In another project, the fire service highlighted duplicate road names within a mile of each other, which affected more than 50 properties - a clear risk to life and property. The team worked with residents to find an acceptable solution that caused minimum disruption, enabling clarity for everyone involved. The team is now tackling similar pieces of work in other areas of the borough, hoping to maximise the benefits of clear, unambiguous location data

An API requirement was also introduced, ensuring new systems that were procured could integrate smoothly with gazetteer data. Each member of the team now understands the role of the UPRN, and the importance and value of working with accurate data – protocols are in place so that address data cannot be manually changed. This exercise has also enabled the team to set up more UPRNs when parent buildings were being identified, and for classification purposes.

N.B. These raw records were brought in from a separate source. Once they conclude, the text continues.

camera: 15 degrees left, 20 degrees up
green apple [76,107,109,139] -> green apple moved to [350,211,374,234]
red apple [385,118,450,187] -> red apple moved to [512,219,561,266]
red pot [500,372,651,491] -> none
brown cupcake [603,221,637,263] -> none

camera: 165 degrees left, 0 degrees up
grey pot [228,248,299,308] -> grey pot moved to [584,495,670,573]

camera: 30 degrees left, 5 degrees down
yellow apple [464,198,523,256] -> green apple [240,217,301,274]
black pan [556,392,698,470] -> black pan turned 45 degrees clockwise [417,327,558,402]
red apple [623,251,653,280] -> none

Building control oversees several new build properties addressed according to the parent site address. By identifying the correct plot and new address, and using gazetteer data for property classification, the building control team now has much more accurate data than before. Classifications from the gazetteer can now automatically populate some fields in the case management system. Previously, this information was manually identified from often incomplete forms and cross-checked against another system.

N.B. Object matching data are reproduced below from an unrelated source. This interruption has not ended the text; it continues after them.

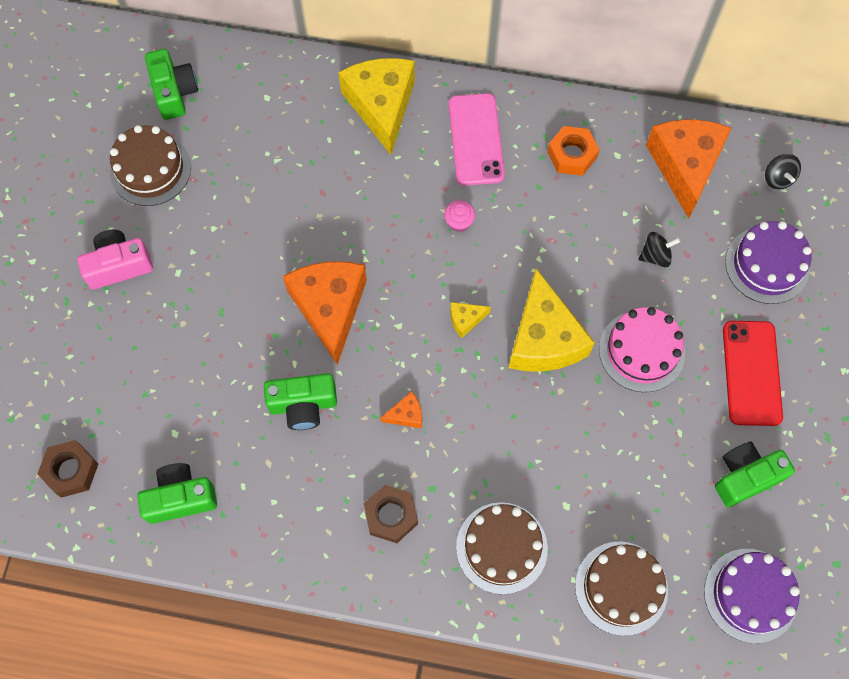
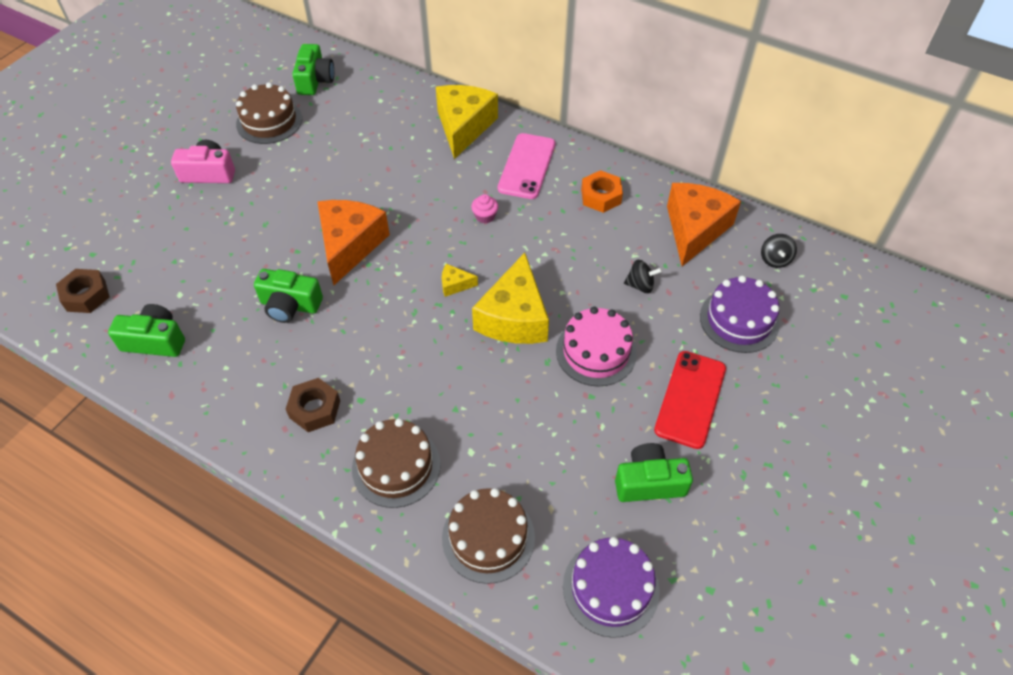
camera: 20 degrees right, 15 degrees down
orange cheese [381,391,422,428] -> none

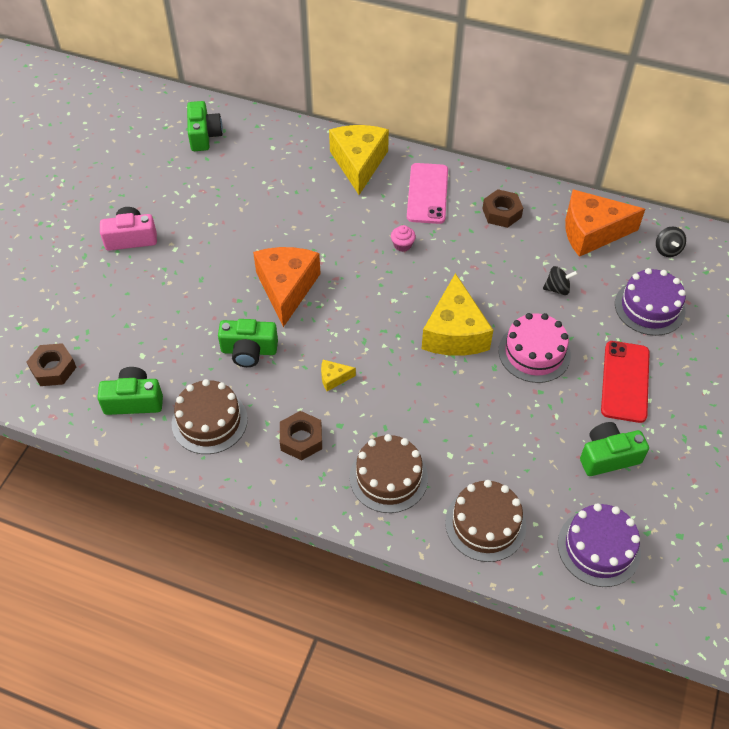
camera: 10 degrees left, 0 degrees up
brown cake [236,82,302,144] -> brown cake moved to [172,379,248,454]
yellow cheese [442,264,478,297] -> yellow cheese moved to [321,360,356,391]
orange nut [581,170,623,213] -> brown nut [482,189,523,228]
orange cheese [667,183,741,266] -> orange cheese turned 105 degrees counterclockwise [565,189,645,257]

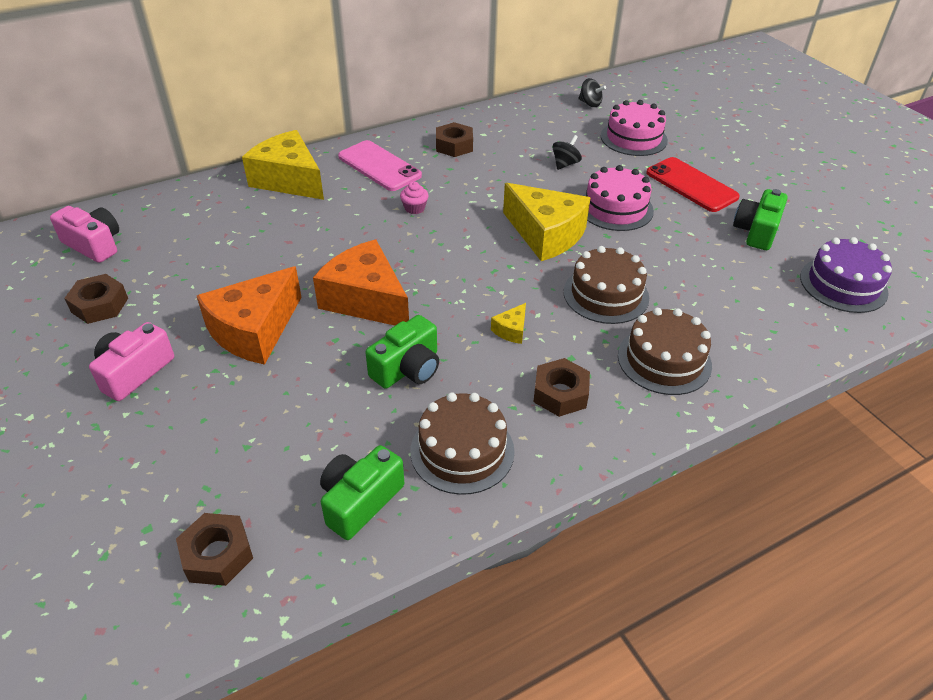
camera: 50 degrees left, 10 degrees down
green camera [187,101,223,151] -> pink camera [50,206,119,263]
brown cake [445,480,526,562] -> brown cake moved to [564,246,649,324]
orange cheese [565,189,645,257] -> orange cheese moved to [197,266,301,365]
purple cake [615,268,686,336] -> pink cake [601,100,668,156]
none -> brown nut [64,274,128,324]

This improved addressing process means completion certificates are sent out with the current address of the plot, not the parent address. This results in fewer queries to building control, land searches, and addressing teams. It also enables Council Tax/Revenue and Benefits to identify occupied buildings more quickly, enhancing the visibility of an address. The next project aims to automate the population of fields in their case management system using gazetteer information. This will significantly improve the accuracy of building identification for the benefit of building control and the bodies it reports to, and save administrative time spent identifying and populating these fields.

The results

Exemplar Award certificate

A coordinated effort across the council will ensure ongoing compliance and elevates the profile of the UPRN. The addressing team actively promotes its role, communicates with key stakeholders in the management team, and issues newsletters to councillors to keep them involved and informed. This effort has established a solid foundation for future projects to use the UPRN to connect data sources, saving time, money, and resources.

By maintaining the LLPG as the sole source of location and address data, manual input is minimised, and errors are reduced, leading to cost savings not only in corrections but also by enabling team members to allocate resources more effectively. All new databases are now updated with accurate addresses, providing residents with absolute clarity.

As a result of all these activities, the council will have confidence over the accuracy of the address and location data across the council and ensure that the gazetteer will be only source of location intelligence, creating that all important golden record.